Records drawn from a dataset
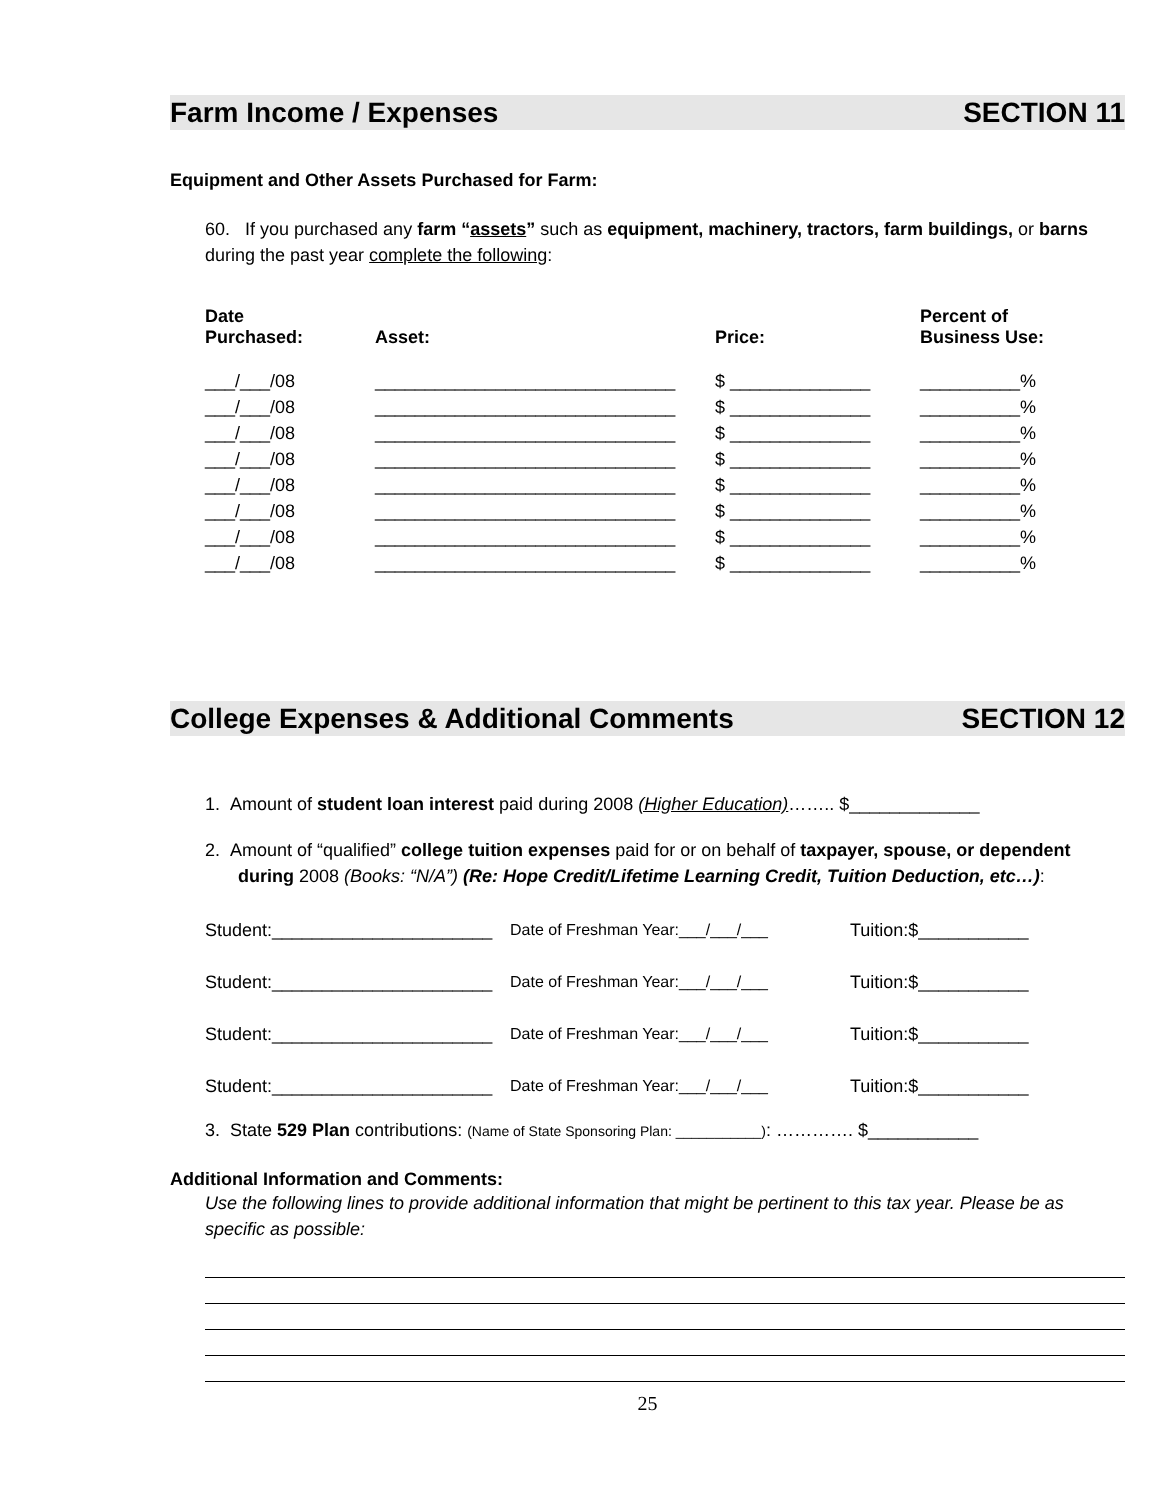Farm Income / Expenses SECTION 11
Equipment and Other Assets Purchased for Farm:
60. If you purchased any farm “assets” such as equipment, machinery, tractors, farm buildings, or barns during the past year complete the following:
| Date Purchased: | Asset: | Price: | Percent of Business Use: |
| --- | --- | --- | --- |
| ___/___/08 | ______________________________ | $ ______________ | __________% |
| ___/___/08 | ______________________________ | $ ______________ | __________% |
| ___/___/08 | ______________________________ | $ ______________ | __________% |
| ___/___/08 | ______________________________ | $ ______________ | __________% |
| ___/___/08 | ______________________________ | $ ______________ | __________% |
| ___/___/08 | ______________________________ | $ ______________ | __________% |
| ___/___/08 | ______________________________ | $ ______________ | __________% |
| ___/___/08 | ______________________________ | $ ______________ | __________% |
College Expenses & Additional Comments SECTION 12
1. Amount of student loan interest paid during 2008 (Higher Education)…….. $_____________
2. Amount of “qualified” college tuition expenses paid for or on behalf of taxpayer, spouse, or dependent during 2008 (Books: “N/A”) (Re: Hope Credit/Lifetime Learning Credit, Tuition Deduction, etc…):
| Student:______________________ | Date of Freshman Year:___/___/___ | Tuition:$___________ |
| Student:______________________ | Date of Freshman Year:___/___/___ | Tuition:$___________ |
| Student:______________________ | Date of Freshman Year:___/___/___ | Tuition:$___________ |
| Student:______________________ | Date of Freshman Year:___/___/___ | Tuition:$___________ |
3. State 529 Plan contributions: (Name of State Sponsoring Plan: ___________): …………. $___________
Additional Information and Comments:
Use the following lines to provide additional information that might be pertinent to this tax year. Please be as specific as possible:
25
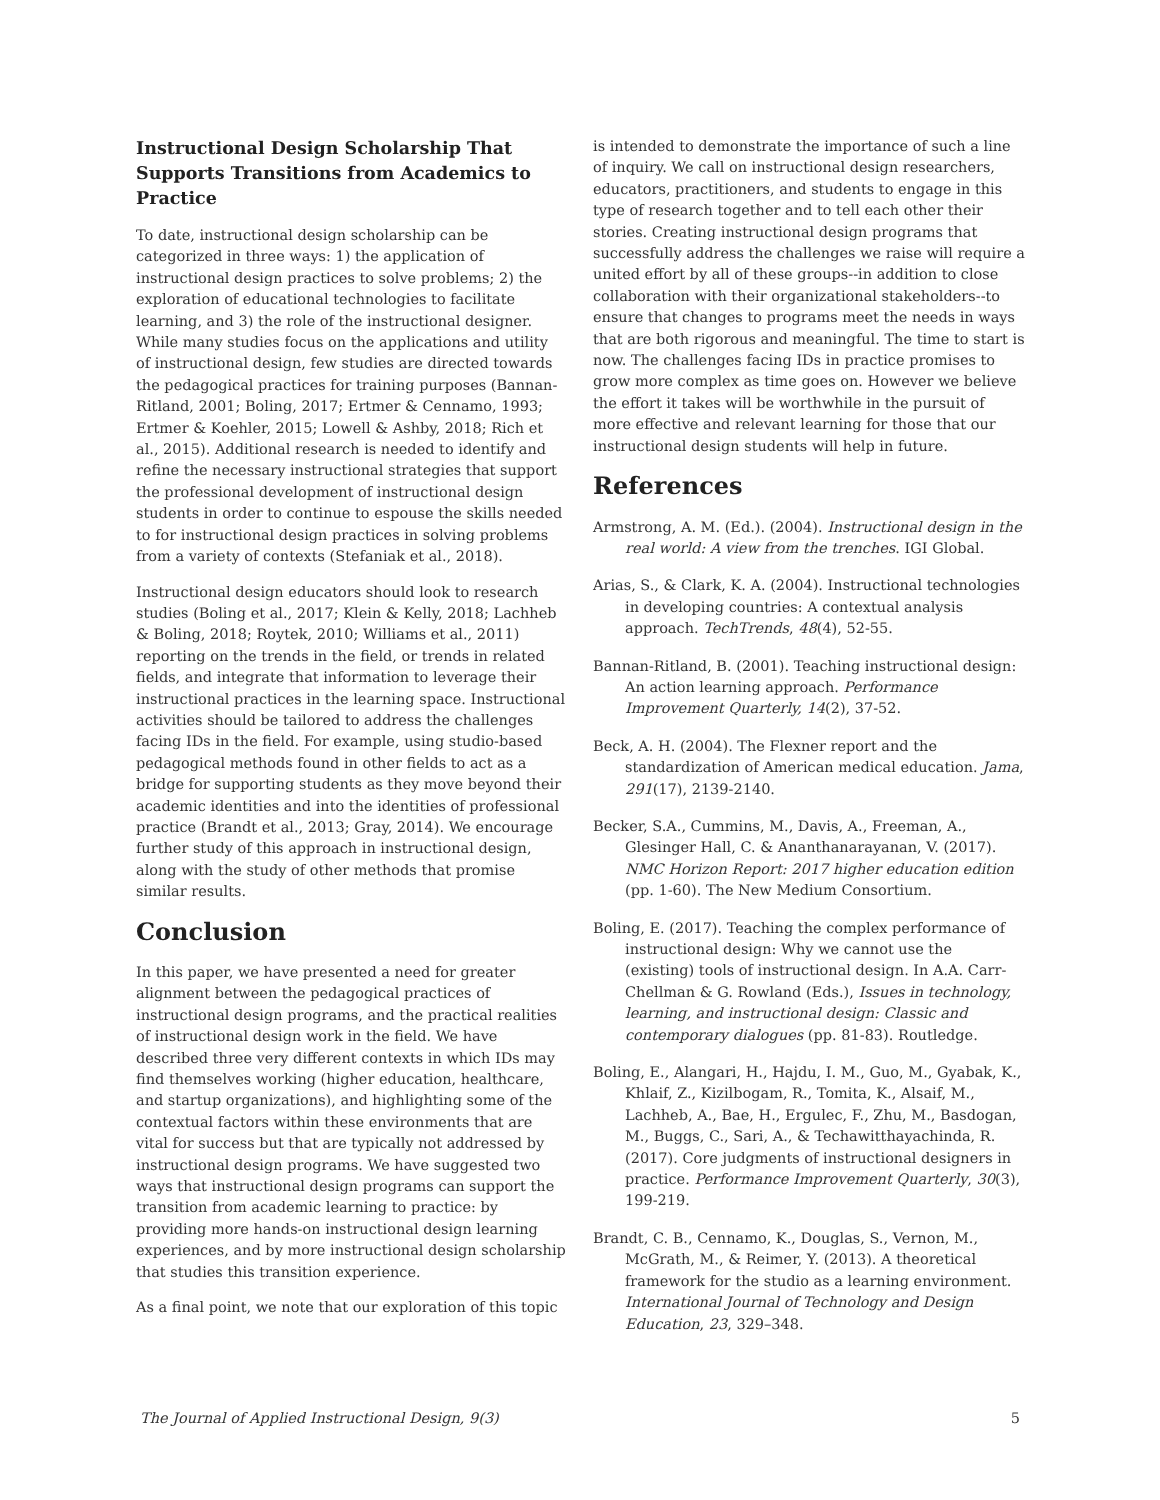Instructional Design Scholarship That Supports Transitions from Academics to Practice
To date, instructional design scholarship can be categorized in three ways: 1) the application of instructional design practices to solve problems; 2) the exploration of educational technologies to facilitate learning, and 3) the role of the instructional designer. While many studies focus on the applications and utility of instructional design, few studies are directed towards the pedagogical practices for training purposes (Bannan-Ritland, 2001; Boling, 2017; Ertmer & Cennamo, 1993; Ertmer & Koehler, 2015; Lowell & Ashby, 2018; Rich et al., 2015). Additional research is needed to identify and refine the necessary instructional strategies that support the professional development of instructional design students in order to continue to espouse the skills needed to for instructional design practices in solving problems from a variety of contexts (Stefaniak et al., 2018).
Instructional design educators should look to research studies (Boling et al., 2017; Klein & Kelly, 2018; Lachheb & Boling, 2018; Roytek, 2010; Williams et al., 2011) reporting on the trends in the field, or trends in related fields, and integrate that information to leverage their instructional practices in the learning space. Instructional activities should be tailored to address the challenges facing IDs in the field. For example, using studio-based pedagogical methods found in other fields to act as a bridge for supporting students as they move beyond their academic identities and into the identities of professional practice (Brandt et al., 2013; Gray, 2014). We encourage further study of this approach in instructional design, along with the study of other methods that promise similar results.
Conclusion
In this paper, we have presented a need for greater alignment between the pedagogical practices of instructional design programs, and the practical realities of instructional design work in the field. We have described three very different contexts in which IDs may find themselves working (higher education, healthcare, and startup organizations), and highlighting some of the contextual factors within these environments that are vital for success but that are typically not addressed by instructional design programs. We have suggested two ways that instructional design programs can support the transition from academic learning to practice: by providing more hands-on instructional design learning experiences, and by more instructional design scholarship that studies this transition experience.
As a final point, we note that our exploration of this topic
is intended to demonstrate the importance of such a line of inquiry. We call on instructional design researchers, educators, practitioners, and students to engage in this type of research together and to tell each other their stories. Creating instructional design programs that successfully address the challenges we raise will require a united effort by all of these groups--in addition to close collaboration with their organizational stakeholders--to ensure that changes to programs meet the needs in ways that are both rigorous and meaningful. The time to start is now. The challenges facing IDs in practice promises to grow more complex as time goes on. However we believe the effort it takes will be worthwhile in the pursuit of more effective and relevant learning for those that our instructional design students will help in future.
References
Armstrong, A. M. (Ed.). (2004). Instructional design in the real world: A view from the trenches. IGI Global.
Arias, S., & Clark, K. A. (2004). Instructional technologies in developing countries: A contextual analysis approach. TechTrends, 48(4), 52-55.
Bannan-Ritland, B. (2001). Teaching instructional design: An action learning approach. Performance Improvement Quarterly, 14(2), 37-52.
Beck, A. H. (2004). The Flexner report and the standardization of American medical education. Jama, 291(17), 2139-2140.
Becker, S.A., Cummins, M., Davis, A., Freeman, A., Glesinger Hall, C. & Ananthanarayanan, V. (2017). NMC Horizon Report: 2017 higher education edition (pp. 1-60). The New Medium Consortium.
Boling, E. (2017). Teaching the complex performance of instructional design: Why we cannot use the (existing) tools of instructional design. In A.A. Carr-Chellman & G. Rowland (Eds.), Issues in technology, learning, and instructional design: Classic and contemporary dialogues (pp. 81-83). Routledge.
Boling, E., Alangari, H., Hajdu, I. M., Guo, M., Gyabak, K., Khlaif, Z., Kizilbogam, R., Tomita, K., Alsaif, M., Lachheb, A., Bae, H., Ergulec, F., Zhu, M., Basdogan, M., Buggs, C., Sari, A., & Techawitthayachinda, R. (2017). Core judgments of instructional designers in practice. Performance Improvement Quarterly, 30(3), 199-219.
Brandt, C. B., Cennamo, K., Douglas, S., Vernon, M., McGrath, M., & Reimer, Y. (2013). A theoretical framework for the studio as a learning environment. International Journal of Technology and Design Education, 23, 329–348.
The Journal of Applied Instructional Design, 9(3) 5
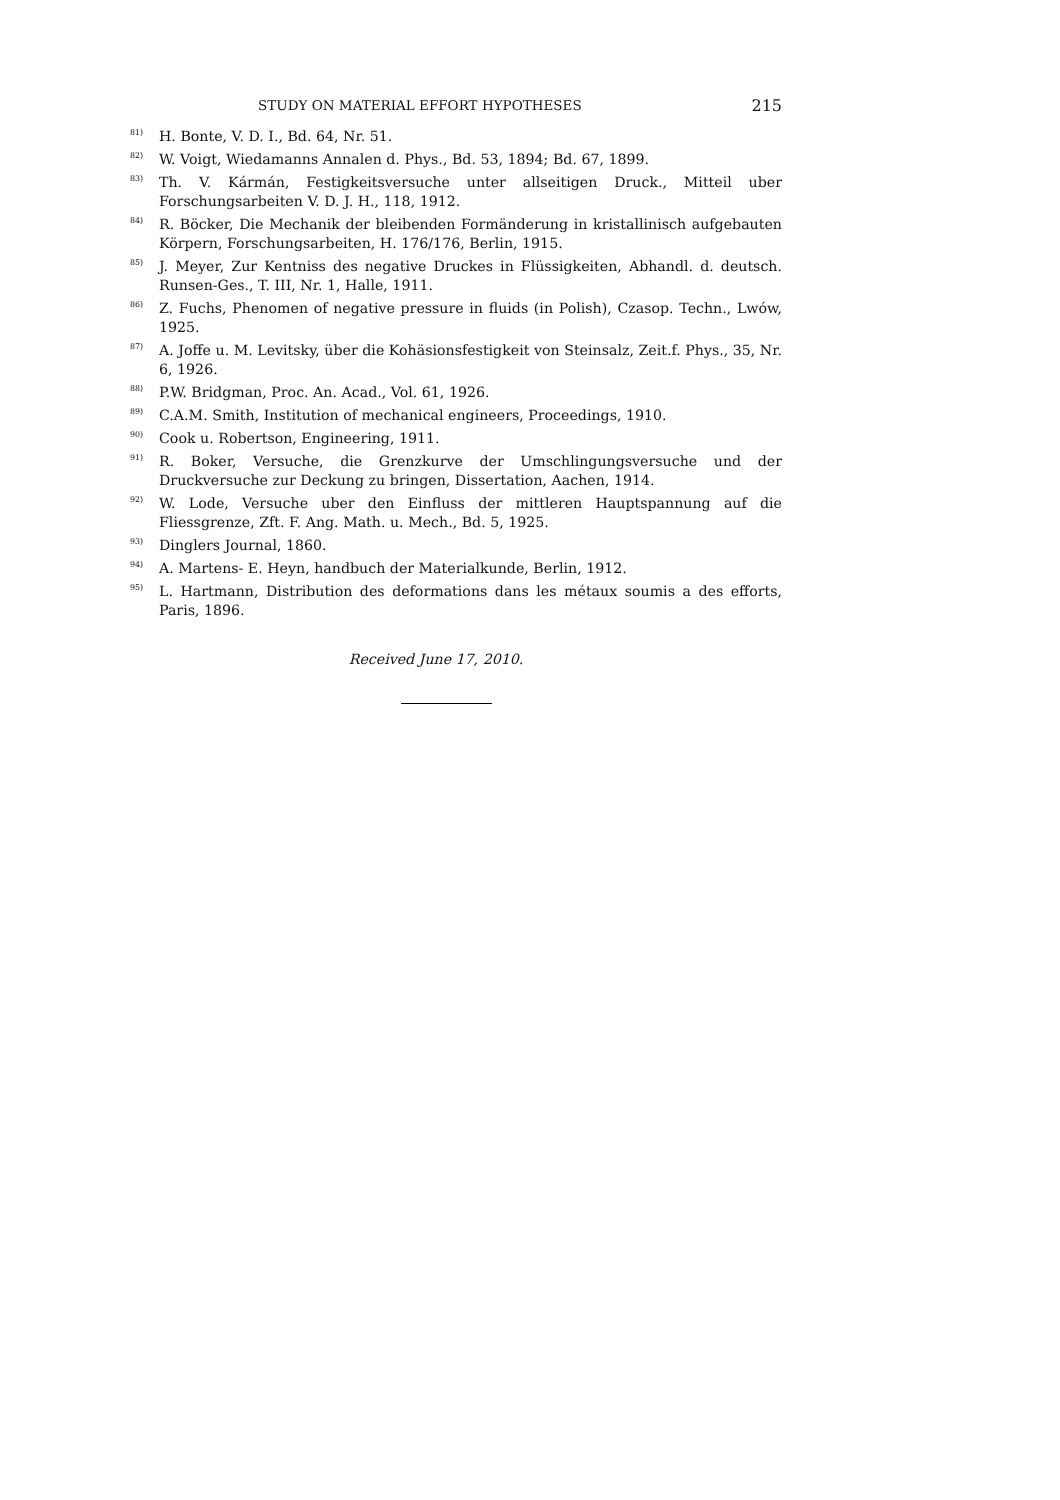STUDY ON MATERIAL EFFORT HYPOTHESES 215
<sup>81)</sup> H. Bonte, V. D. I., Bd. 64, Nr. 51.
<sup>82)</sup> W. Voigt, Wiedamanns Annalen d. Phys., Bd. 53, 1894; Bd. 67, 1899.
<sup>83)</sup> Th. V. Kármán, Festigkeitsversuche unter allseitigen Druck., Mitteil uber Forschungsarbeiten V. D. J. H., 118, 1912.
<sup>84)</sup> R. Böcker, Die Mechanik der bleibenden Formänderung in kristallinisch aufgebauten Körpern, Forschungsarbeiten, H. 176/176, Berlin, 1915.
<sup>85)</sup> J. Meyer, Zur Kentniss des negative Druckes in Flüssigkeiten, Abhandl. d. deutsch. Runsen-Ges., T. III, Nr. 1, Halle, 1911.
<sup>86)</sup> Z. Fuchs, Phenomen of negative pressure in fluids (in Polish), Czasop. Techn., Lwów, 1925.
<sup>87)</sup> A. Joffe u. M. Levitsky, über die Kohäsionsfestigkeit von Steinsalz, Zeit.f. Phys., 35, Nr. 6, 1926.
<sup>88)</sup> P.W. Bridgman, Proc. An. Acad., Vol. 61, 1926.
<sup>89)</sup> C.A.M. Smith, Institution of mechanical engineers, Proceedings, 1910.
<sup>90)</sup> Cook u. Robertson, Engineering, 1911.
<sup>91)</sup> R. Boker, Versuche, die Grenzkurve der Umschlingungsversuche und der Druckversuche zur Deckung zu bringen, Dissertation, Aachen, 1914.
<sup>92)</sup> W. Lode, Versuche uber den Einfluss der mittleren Hauptspannung auf die Fliessgrenze, Zft. F. Ang. Math. u. Mech., Bd. 5, 1925.
<sup>93)</sup> Dinglers Journal, 1860.
<sup>94)</sup> A. Martens- E. Heyn, handbuch der Materialkunde, Berlin, 1912.
<sup>95)</sup> L. Hartmann, Distribution des deformations dans les métaux soumis a des efforts, Paris, 1896.
Received June 17, 2010.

Directions: Above are the entries. Output exactly the lines beginning with the line that has "<sup>88)</sup> P.W. Bridgman, Proc." and ending with the line that has "<sup>91)</sup> R. Boker, Versuche, die".

Task result:
<sup>88)</sup> P.W. Bridgman, Proc. An. Acad., Vol. 61, 1926.
<sup>89)</sup> C.A.M. Smith, Institution of mechanical engineers, Proceedings, 1910.
<sup>90)</sup> Cook u. Robertson, Engineering, 1911.
<sup>91)</sup> R. Boker, Versuche, die Grenzkurve der Umschlingungsversuche und der Druckversuche zur Deckung zu bringen, Dissertation, Aachen, 1914.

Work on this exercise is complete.